Toyota voice activation controls; photo by Chris Chase. Click image to enlarge
By Jim Kerr
Twenty-five years ago, Michael Knight used to talk with KITT (Knight Industries Two Thousand), his Trans Am sports car and crime-fighting partner in the TV show Knight Rider. The artificial intelligence programmed into KITT was science fiction and some of the stunts performed by KITT – or the people operating it – are still science fiction. However, spoken communications between car and driver are quickly becoming reality. There are cars we can speak to and have the radio channel changed or the volume turned down. Ford’s SYNC system can receive a Text message on your cell phone and speak it to you as you drive. Honda’s navigation system will listen to you as you either say a name or spell it out to input a destination in the car’s mapping system. These systems may operate seamlessly, but there is a lot going on behind the scenes before it all goes into production. Let’s take a look behind the scenes at the latest world system from Mercedes-Benz to see what it really takes to have a car speak with you.
Mercedes-Benz latest generation LINGUATRONIC voice-activated systems are found in their S-Class cars. Mercedes introduced voice controls in 1996 but it only operated the onboard telephone. By 2000, the systems were capable of controlling the car radio and CD-changer too, and by 2002, the navigation system could be operated by voice commands. The first systems used a 512-kb memory and had a storage capacity to recognize about 650 place names. Today the systems use more than 10 MB of memory and understand whole-word voice commands for more than 220,000 street names in the state of California alone! For the country of Germany, the system will recognize 80,000 town names and 470,000 street names in just a few milliseconds.
To recognize your spoken word, the system computer digitizes the sound, converts it into frequency ranges and then analyzes each frequency range. It is looking for characteristics known as “phonemes”, which are the smallest sound component of a language. By identifying these individual “phonemes” and then combining them back together, the computer can compare the digital pattern with the dictionary in its memory and identify your command, in only a few milliseconds. Each language has its own set of phenomes. For example, the German language uses around 40 phonemes and the system designers have programmed the Mercedes-Benz system to recognize not only German and English but also Spanish, French, Italian and Dutch. As well, the navigation system can “speak” more than a dozen different languages, including Russian, Chinese, Japanese, Portuguese and Turkish.

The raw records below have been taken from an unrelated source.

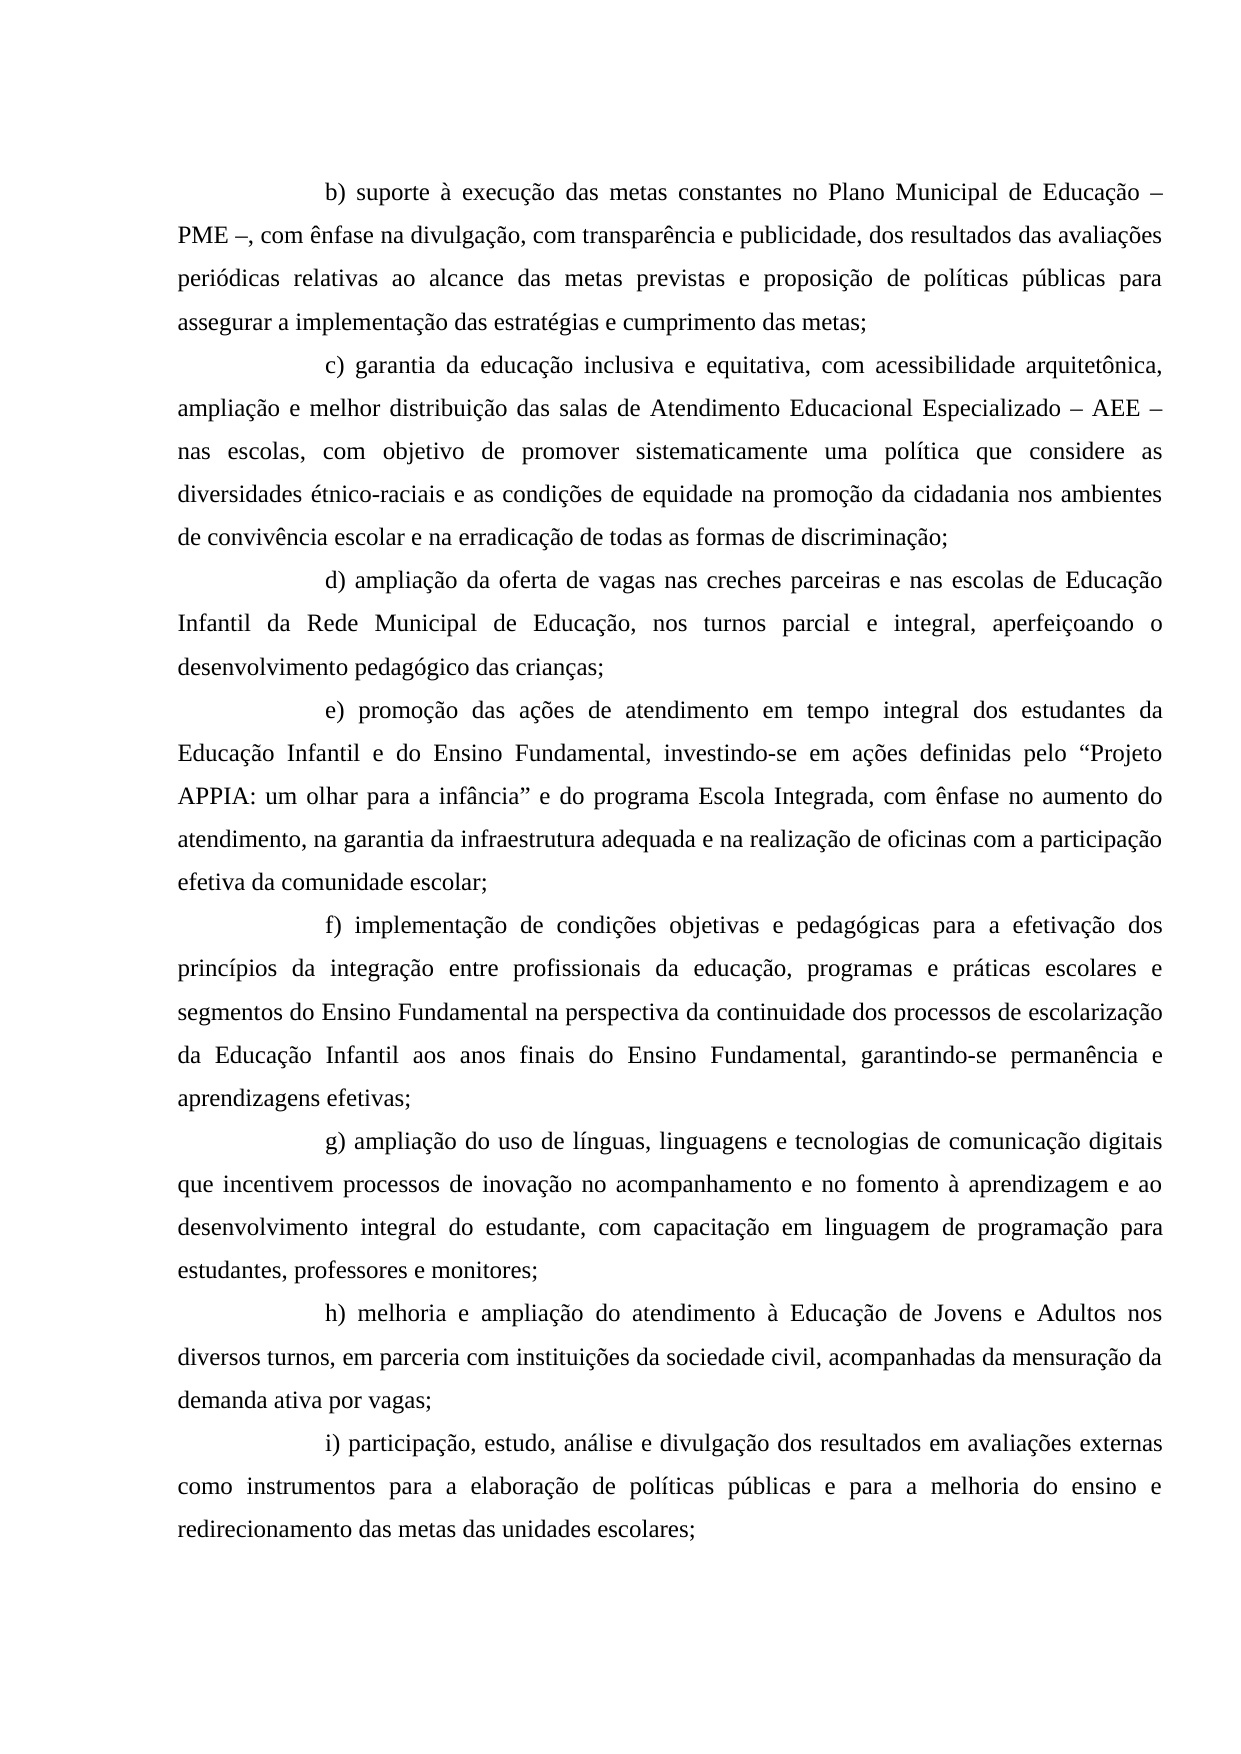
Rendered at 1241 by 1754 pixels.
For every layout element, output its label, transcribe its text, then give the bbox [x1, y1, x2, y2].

list b) suporte à execução das metas constantes no Plano Municipal de Educação – PME –, com ênfase na divulgação, com transparência e publicidade, dos resultados das avaliações periódicas relativas ao alcance das metas previstas e proposição de políticas públicas para assegurar a implementação das estratégias e cumprimento das metas; [177, 177, 1163, 335]
list h) melhoria e ampliação do atendimento à Educação de Jovens e Adultos nos diversos turnos, em parceria com instituições da sociedade civil, acompanhadas da mensuração da demanda ativa por vagas; [177, 1298, 1163, 1413]
list f) implementação de condições objetivas e pedagógicas para a efetivação dos princípios da integração entre profissionais da educação, programas e práticas escolares e segmentos do Ensino Fundamental na perspectiva da continuidade dos processos de escolarização da Educação Infantil aos anos finais do Ensino Fundamental, garantindo-se permanência e aprendizagens efetivas; [177, 910, 1163, 1112]
list e) promoção das ações de atendimento em tempo integral dos estudantes da Educação Infantil e do Ensino Fundamental, investindo-se em ações definidas pelo “Projeto APPIA: um olhar para a infância” e do programa Escola Integrada, com ênfase no aumento do atendimento, na garantia da infraestrutura adequada e na realização de oficinas com a participação efetiva da comunidade escolar; [177, 695, 1163, 896]
list c) garantia da educação inclusiva e equitativa, com acessibilidade arquitetônica, ampliação e melhor distribuição das salas de Atendimento Educacional Especializado – AEE – nas escolas, com objetivo de promover sistematicamente uma política que considere as diversidades étnico-raciais e as condições de equidade na promoção da cidadania nos ambientes de convivência escolar e na erradicação de todas as formas de discriminação; [177, 350, 1163, 551]
list i) participação, estudo, análise e divulgação dos resultados em avaliações externas como instrumentos para a elaboração de políticas públicas e para a melhoria do ensino e redirecionamento das metas das unidades escolares; [177, 1428, 1163, 1543]
list d) ampliação da oferta de vagas nas creches parceiras e nas escolas de Educação Infantil da Rede Municipal de Educação, nos turnos parcial e integral, aperfeiçoando o desenvolvimento pedagógico das crianças; [177, 565, 1163, 680]
list g) ampliação do uso de línguas, linguagens e tecnologias de comunicação digitais que incentivem processos de inovação no acompanhamento e no fomento à aprendizagem e ao desenvolvimento integral do estudante, com capacitação em linguagem de programação para estudantes, professores e monitores; [177, 1126, 1163, 1284]
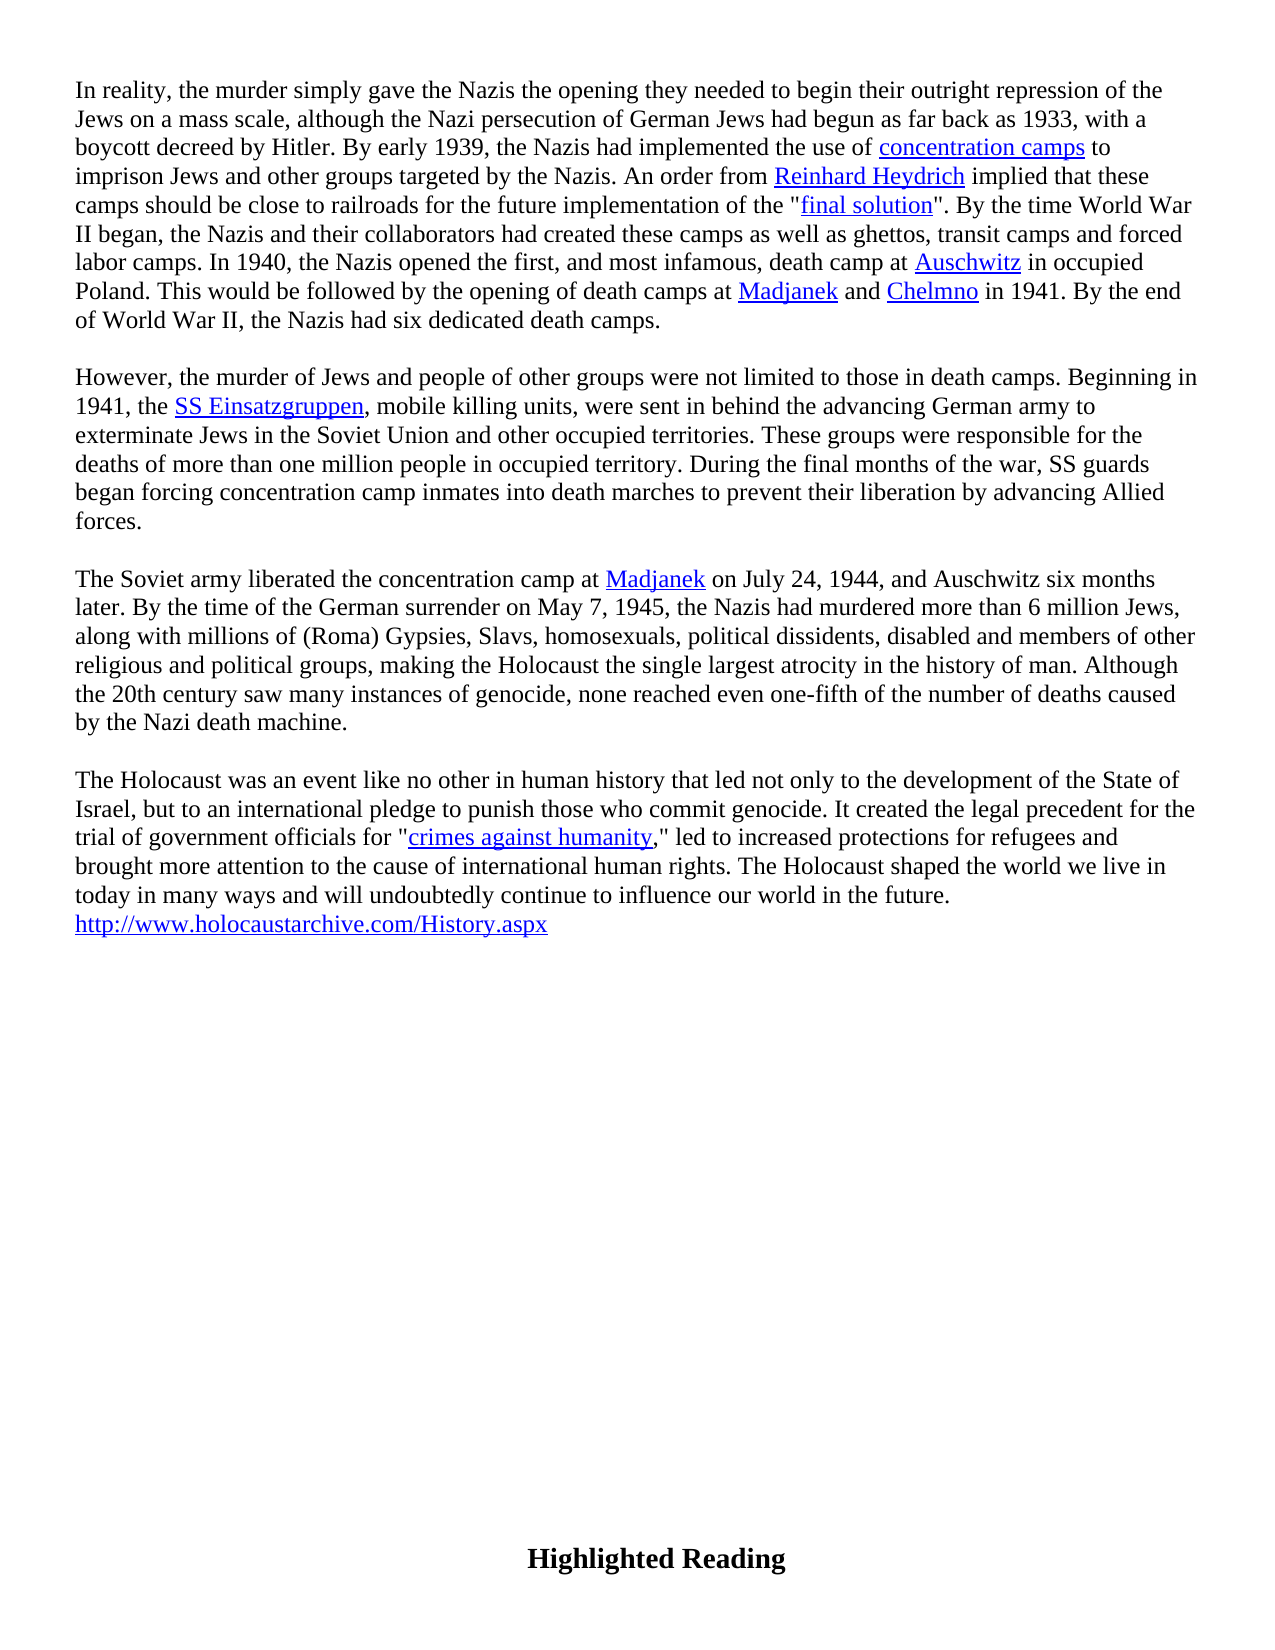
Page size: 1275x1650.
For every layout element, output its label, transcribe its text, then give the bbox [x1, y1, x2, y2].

text In reality, the murder simply gave the Nazis the opening they needed to begin their outright repression of the Jews on a mass scale, although the Nazi persecution of German Jews had begun as far back as 1933, with a boycott decreed by Hitler. By early 1939, the Nazis had implemented the use of concentration camps to imprison Jews and other groups targeted by the Nazis. An order from Reinhard Heydrich implied that these camps should be close to railroads for the future implementation of the "final solution". By the time World War II began, the Nazis and their collaborators had created these camps as well as ghettos, transit camps and forced labor camps. In 1940, the Nazis opened the first, and most infamous, death camp at Auschwitz in occupied . This would be followed by the opening of death camps at Madjanek and Chelmno in 1941. By the end of World War II, the Nazis had six dedicated death camps. However, the murder of Jews and people of other groups were not limited to those in death camps. Beginning in 1941, the SS Einsatzgruppen, mobile killing units, were sent in behind the advancing German army to exterminate Jews in the and other occupied territories. These groups were responsible for the deaths of more than one million people in occupied territory. During the final months of the war, SS guards began forcing concentration camp inmates into death marches to prevent their liberation by advancing Allied forces. The Soviet army liberated the concentration camp at Madjanek on , and six months later. By the time of the German surrender on , the Nazis had murdered more than 6 million Jews, along with millions of (Roma) Gypsies, Slavs, homosexuals, political dissidents, disabled and members of other religious and political groups, making the Holocaust the single largest atrocity in the history of man. Although the 20th century saw many instances of genocide, none reached even one-fifth of the number of deaths caused by the Nazi death machine. The Holocaust was an event like no other in human history that led not only to the development of the State of Israel, but to an international pledge to punish those who commit genocide. It created the legal precedent for the trial of government officials for "crimes against humanity," led to increased protections for refugees and brought more attention to the cause of international human rights. The Holocaust shaped the world we live in today in many ways and will undoubtedly continue to influence our world in the future. [75, 75, 1200, 909]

While the programmed system is very good, every person has a slightly different tone or pronunciation. To fine tune the LINGUATRONIC system so it will understand every phrase, the system has an “after-training” function, where the driver can have a personal conversation with the system.
When the system talks to you, typically you hear a female voice, but in Turkey most drivers prefer a male voice. Mercedes uses a team of 12 women and one man, each speaking one language to record all the feedback words, commands and sounds. These recording artists are chosen for their voice quality and many come from radio, television or have movie sound synchronization experience.
At the recording studio, each of the team members makes thousands of takes, saying everything in as neutral a voice as possible. The goal is to make it sound like the person is sitting next to you in the car. It takes about three days for each person to record all the individual words, commands, numbers and names you hear from the system. The vehicle computer determines an appropriate response to your commands and then joins the individually recorded words together into a phrase. When heard, it sounds like the person is talking in smooth phrases.
In the past 13 years we have progressed from a few simple voice commands that were often misunderstood by the computer system to a sophisticated system that can learn your own speech patterns and respond with phrases that sound like a conversation. We smiled at the artificial intelligence of the KITT car on TV but now a lot of it has become reality. We can only imagine what the next 13 years will bring.